Mas as cidades tem uma alma formada por milhares de vontades. Elas decidem o que fazer da sua própria vida. As cidades crescem, mudam, encorpam. Muitos a deixam, muitos a querem. E a paisagem urbana, o mapa afetivo das ruas modifica-se constantemente. Não há mais aquele bar na esquina, nem o armarinho na quadra de trás. Onde estará aquele senhor com seu inseparável guarda-chuva, que passava pela minha rua pontualmente às seis da tarde? Voltará? E aquela família engraçada que falava alto e morava na casa de madeira logo ali? E a casa? E a rua?

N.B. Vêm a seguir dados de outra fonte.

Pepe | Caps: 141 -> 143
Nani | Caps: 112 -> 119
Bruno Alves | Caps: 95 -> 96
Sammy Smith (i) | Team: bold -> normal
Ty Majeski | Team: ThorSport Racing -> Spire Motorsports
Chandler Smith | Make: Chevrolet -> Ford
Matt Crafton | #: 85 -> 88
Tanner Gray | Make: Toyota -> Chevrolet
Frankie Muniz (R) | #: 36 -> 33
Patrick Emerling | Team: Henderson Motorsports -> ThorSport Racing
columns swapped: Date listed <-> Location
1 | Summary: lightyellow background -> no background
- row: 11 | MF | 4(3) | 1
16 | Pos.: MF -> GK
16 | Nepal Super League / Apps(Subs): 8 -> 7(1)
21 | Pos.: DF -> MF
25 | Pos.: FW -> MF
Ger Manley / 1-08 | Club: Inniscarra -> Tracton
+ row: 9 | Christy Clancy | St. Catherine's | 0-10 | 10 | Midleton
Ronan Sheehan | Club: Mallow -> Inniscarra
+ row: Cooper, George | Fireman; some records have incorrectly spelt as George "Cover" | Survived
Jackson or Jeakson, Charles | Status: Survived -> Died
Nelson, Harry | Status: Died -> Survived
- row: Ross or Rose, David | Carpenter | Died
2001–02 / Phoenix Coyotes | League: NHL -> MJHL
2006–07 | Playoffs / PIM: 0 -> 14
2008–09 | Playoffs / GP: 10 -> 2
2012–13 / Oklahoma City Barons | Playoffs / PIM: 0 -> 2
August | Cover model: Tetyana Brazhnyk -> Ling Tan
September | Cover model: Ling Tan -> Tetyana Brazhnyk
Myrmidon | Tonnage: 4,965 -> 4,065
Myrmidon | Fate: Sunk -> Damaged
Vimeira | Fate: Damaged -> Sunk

Hoje, gosto de percorrer as ruas da cidade pisando no asfalto que substituiu os paralelepípedos. De repente me dou conta que olho somente para o chão. Percebo que ando à procura de umas ramas de capim brotando entre pedras, como sempre via naqueles longínquos anos 70. Procuro as extensas listras desenhadas pelo barro vermelho. Tento ouvir os estalos do chicote dos carroceiros. Não consigo. Londrina é outra cidade, moderna, ajardinada. E enfrenta suas dores, porque viver dói e a gente sabe disso. Essa de hoje repousa sobre a de ontem, felizes as duas.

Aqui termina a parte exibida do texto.